Department of Pulmonology and Allergology for Preschool and Schoolchildren, Srebrnjak Children's Hospital, Zagreb, Croatia.
Pediatr Allergy Immunol. 2020 Aug;31(6):636-642. doi: 10.1111/pai.13257. Epub 2020 May 13.
Lung function testing in small children is cumbersome. However, reduced variability of tidal breathing recorded using impedance pneumography (IP) during sleep was recently found to be a potential objective marker of wheeze in children aged 1-5 years. We aimed to investigate how an acute bronchial obstruction (BO) and its severity, and recovery thereof reflect in expiratory variability index (EVI).
EVI was measured using a wearable IP system (Ventica®) during sleep in 40 healthy controls (aged 1.5-5.9 years) and 30 patients hospitalized due to acute BO (aged 1.3-5.3 years). In healthy controls, EVI was measured for 1-3 nights at their homes. Patients were measured for several nights during hospitalization, as practically feasible, and at home 2 and 4 weeks post-discharge.

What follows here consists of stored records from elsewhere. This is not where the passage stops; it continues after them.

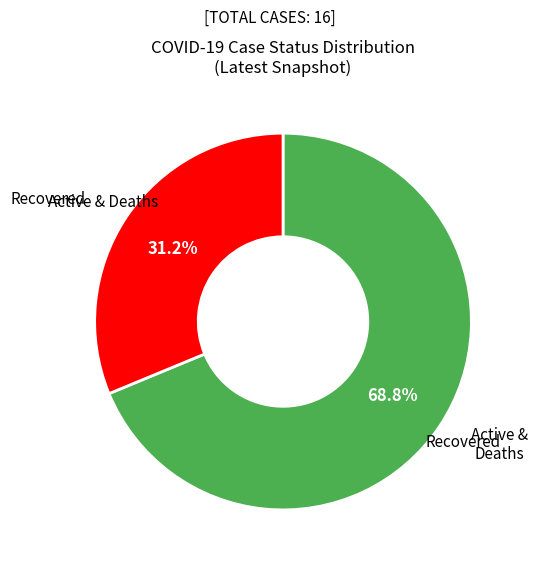

Is there any slice that represents more than half of the pie?

Yes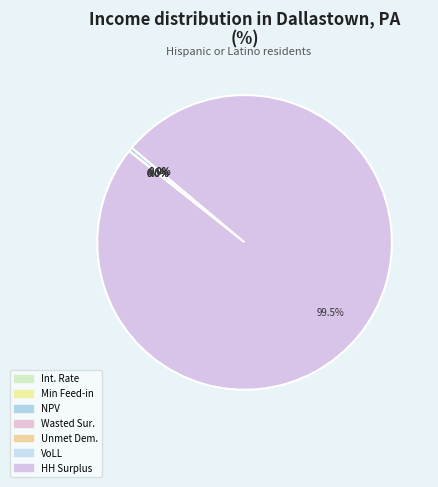

Between Interest Rate and VoLL, which is larger?

VoLL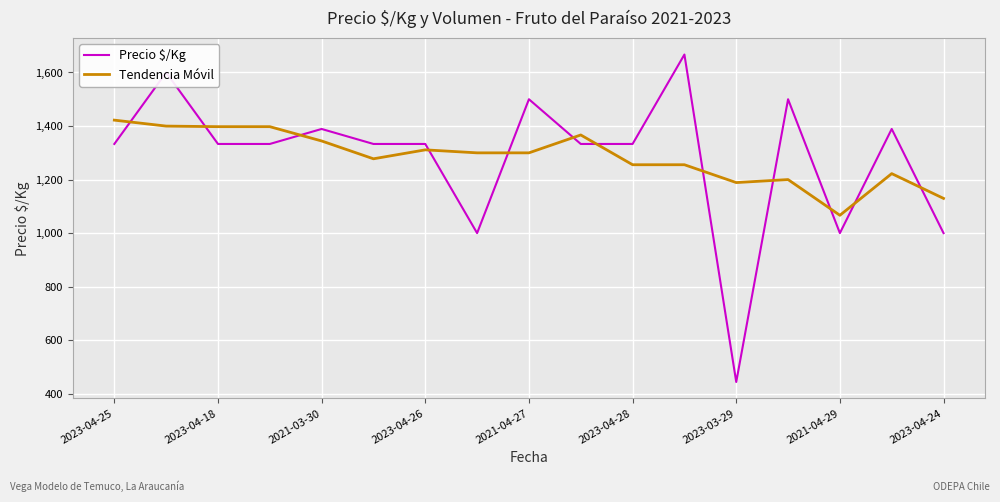

What is the difference between the maximum and minimum values in the Precio $/Kg series?

1223.0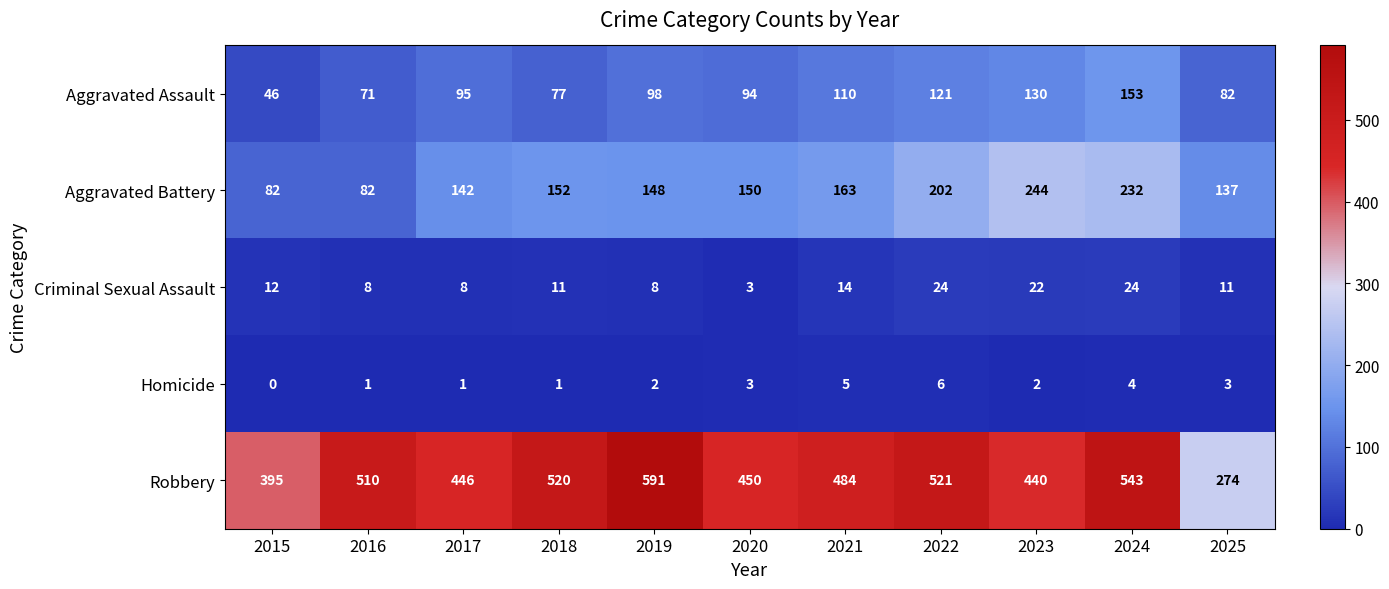

Rank the series by their maximum value, from lowest to highest.

Homicide, Criminal Sexual Assault, Aggravated Assault, Aggravated Battery, Robbery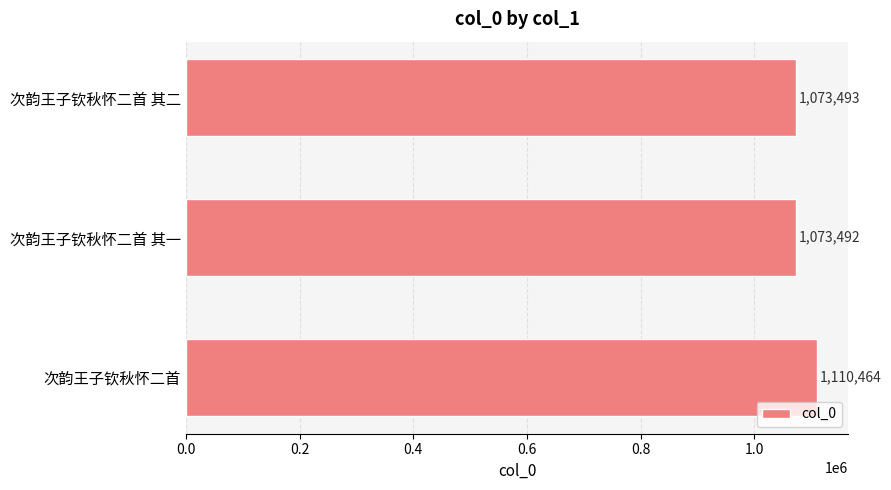

What is the difference between the maximum and minimum values?

36972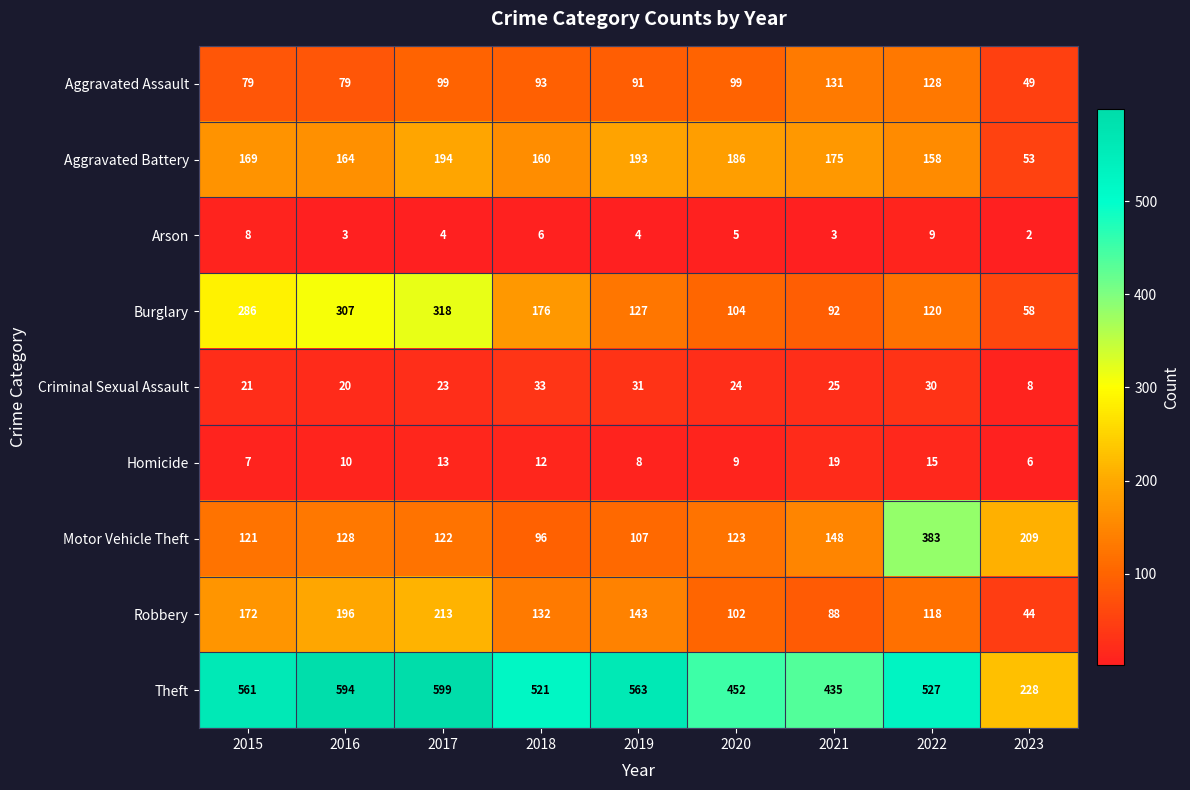

What is the difference between the second highest and minimum values in the Motor Vehicle Theft series?

113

We received 79 EVI results from 39 controls and 139 from 30 patients. 90% had previous BO episodes, 30% used asthma controller medication before and 100% after hospitalization. Compared to controls, EVI was significantly lower during hospitalization (P < .0001) having significant correlation with number of days to discharge (r = -.38, P = .004). At 2 or 4 weeks post-discharge, EVI was not significantly different from the controls (P = .14, P = .49, respectively). EVI was significantly associated with chest auscultation findings (P = .0001) being 17.5 (4.9) (median, IQR) with normal auscultation, 15.6 (7.4) in those with prolonged expiration and 11.4 (6.8) in those with wheeze and/or rales and crackles.
EVI was found to be a sensitive, objective marker of acute BO, showing strong association with changes in clinical status in wheezy children aged 1-5 years.
在幼儿中进行肺功能测试很繁琐。然而,最近发现,使用阻抗呼吸描记术(IP)在睡眠期间记录的潮气量呼吸变异性降低,可能是 1-5 岁儿童喘息的潜在客观标志物。我们旨在研究急性支气管阻塞(BO)及其严重程度的变化以及恢复情况如何反映在呼气变异指数(EVI)中。
使用可穿戴 IP 系统(Ventica®)在 40 名健康对照者(年龄 1.5-5.9 岁)和 30 名因急性 BO 住院的患者(年龄 1.3-5.3 岁)的睡眠期间测量 EVI。在健康对照组中,在家中测量 1-3 个晚上。患者在住院期间尽可能多次测量,并在出院后 2 和 4 周时在家中测量。
我们从 39 名对照者中获得了 79 个 EVI 结果,从 30 名患者中获得了 139 个 EVI 结果。90%的患者有既往 BO 发作,30%的患者在住院前和 100%在住院后使用哮喘控制药物。与对照组相比,住院期间 EVI 明显降低(P<.0001),与出院天数呈显著相关性(r=-.38,P=0.004)。出院后 2 或 4 周,EVI 与对照组无显著差异(P=0.14,P=0.49)。EVI 与胸部听诊结果显著相关(P=0.0001),听诊正常时为 17.5(4.9)(中位数,IQR),呼气延长时为 15.6(7.4),喘息和/或喘鸣和湿啰音时为 11.4(6.8)。
EVI 被发现是急性 BO 的敏感、客观标志物,与 1-5 岁喘息儿童临床状况的变化密切相关。